>>>
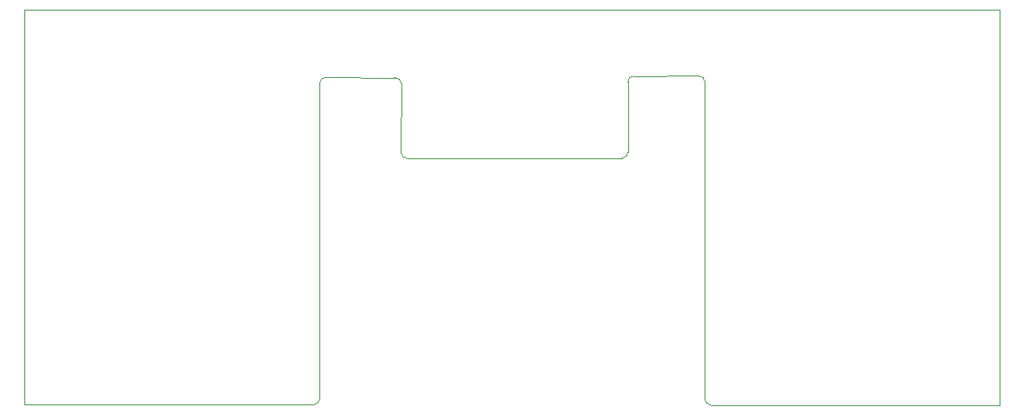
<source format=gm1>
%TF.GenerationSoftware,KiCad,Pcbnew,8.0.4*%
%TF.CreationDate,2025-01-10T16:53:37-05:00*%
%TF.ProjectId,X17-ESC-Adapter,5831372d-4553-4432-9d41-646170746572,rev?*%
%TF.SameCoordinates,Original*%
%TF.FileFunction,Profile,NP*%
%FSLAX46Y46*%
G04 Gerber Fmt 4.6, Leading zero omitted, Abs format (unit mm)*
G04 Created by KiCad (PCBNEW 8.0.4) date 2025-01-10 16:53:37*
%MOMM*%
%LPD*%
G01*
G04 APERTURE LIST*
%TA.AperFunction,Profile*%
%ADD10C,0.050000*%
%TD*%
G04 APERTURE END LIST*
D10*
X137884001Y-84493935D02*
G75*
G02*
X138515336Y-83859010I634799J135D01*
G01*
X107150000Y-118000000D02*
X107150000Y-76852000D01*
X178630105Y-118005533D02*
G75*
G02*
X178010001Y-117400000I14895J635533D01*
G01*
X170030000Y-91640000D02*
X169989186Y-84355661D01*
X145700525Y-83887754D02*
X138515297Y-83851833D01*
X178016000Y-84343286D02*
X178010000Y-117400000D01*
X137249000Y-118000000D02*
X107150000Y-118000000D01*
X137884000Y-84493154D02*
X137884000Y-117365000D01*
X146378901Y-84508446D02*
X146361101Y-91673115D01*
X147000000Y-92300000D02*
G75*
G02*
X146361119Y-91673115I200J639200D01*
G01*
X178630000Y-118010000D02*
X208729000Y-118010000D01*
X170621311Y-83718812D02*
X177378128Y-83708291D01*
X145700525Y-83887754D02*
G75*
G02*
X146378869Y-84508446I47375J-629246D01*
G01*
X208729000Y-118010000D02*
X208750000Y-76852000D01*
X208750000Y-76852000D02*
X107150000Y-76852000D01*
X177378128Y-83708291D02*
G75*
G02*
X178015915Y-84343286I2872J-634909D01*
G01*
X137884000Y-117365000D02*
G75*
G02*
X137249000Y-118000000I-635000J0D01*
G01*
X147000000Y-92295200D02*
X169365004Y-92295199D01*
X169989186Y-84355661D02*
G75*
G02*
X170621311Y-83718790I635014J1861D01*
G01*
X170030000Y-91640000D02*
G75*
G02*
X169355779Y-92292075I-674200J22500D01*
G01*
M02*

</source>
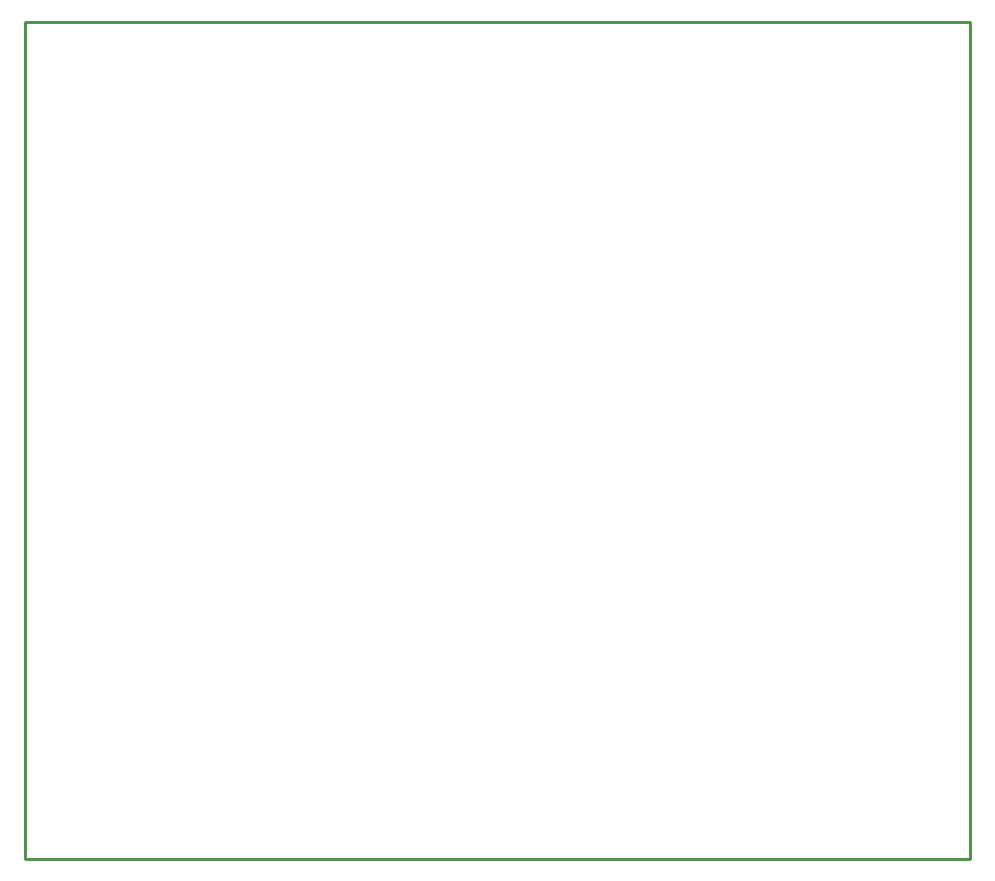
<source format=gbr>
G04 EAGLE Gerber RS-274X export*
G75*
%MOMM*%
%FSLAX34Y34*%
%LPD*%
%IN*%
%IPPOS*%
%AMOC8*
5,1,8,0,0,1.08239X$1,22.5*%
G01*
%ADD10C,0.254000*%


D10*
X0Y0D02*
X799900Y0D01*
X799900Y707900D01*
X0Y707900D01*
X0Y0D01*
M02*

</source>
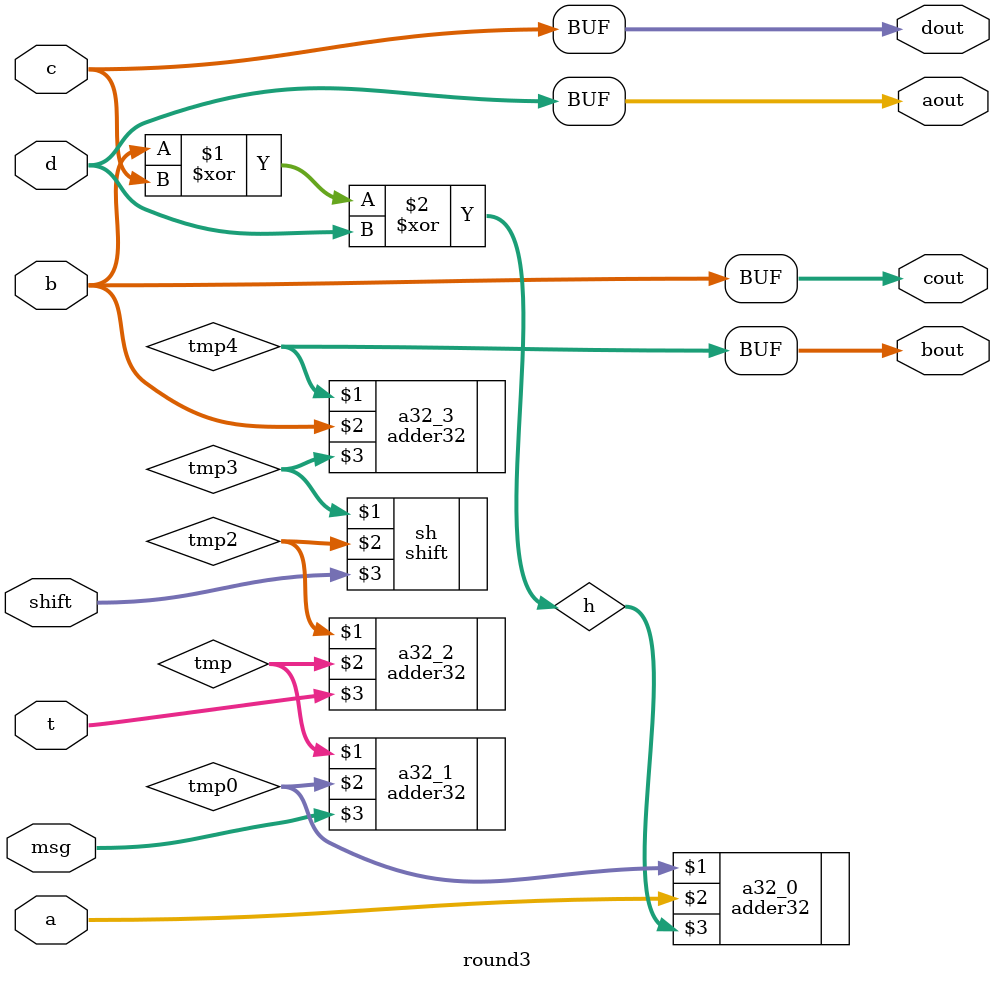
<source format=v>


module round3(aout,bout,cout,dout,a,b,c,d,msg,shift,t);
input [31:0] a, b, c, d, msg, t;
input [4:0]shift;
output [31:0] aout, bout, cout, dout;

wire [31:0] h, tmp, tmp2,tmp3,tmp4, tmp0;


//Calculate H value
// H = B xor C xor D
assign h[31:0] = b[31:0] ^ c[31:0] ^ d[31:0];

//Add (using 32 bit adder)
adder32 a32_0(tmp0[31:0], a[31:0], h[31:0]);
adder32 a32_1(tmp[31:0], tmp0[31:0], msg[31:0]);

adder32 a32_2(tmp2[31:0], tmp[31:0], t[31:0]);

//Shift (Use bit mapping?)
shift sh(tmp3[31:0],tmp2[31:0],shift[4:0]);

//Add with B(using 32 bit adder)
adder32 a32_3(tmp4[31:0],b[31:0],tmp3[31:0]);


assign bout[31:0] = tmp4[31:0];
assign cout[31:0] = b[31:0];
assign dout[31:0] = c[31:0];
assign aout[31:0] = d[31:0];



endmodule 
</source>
<<<
>>>
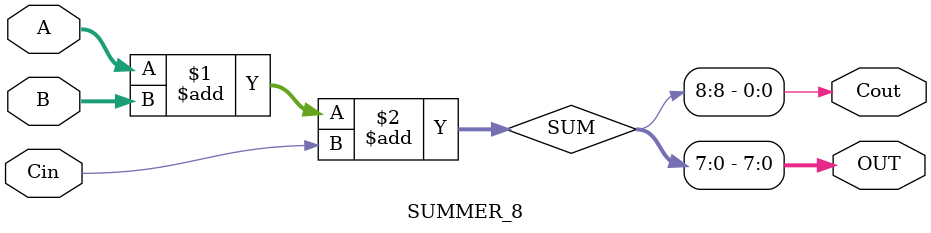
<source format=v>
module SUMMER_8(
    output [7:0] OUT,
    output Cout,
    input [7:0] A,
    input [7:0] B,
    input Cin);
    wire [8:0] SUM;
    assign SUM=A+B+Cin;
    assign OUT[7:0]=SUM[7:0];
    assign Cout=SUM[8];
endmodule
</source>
<<<
__Instructions for the task__: Please state how many lines in the data contain the word "using", giving only that number.

__Exercise result__: 2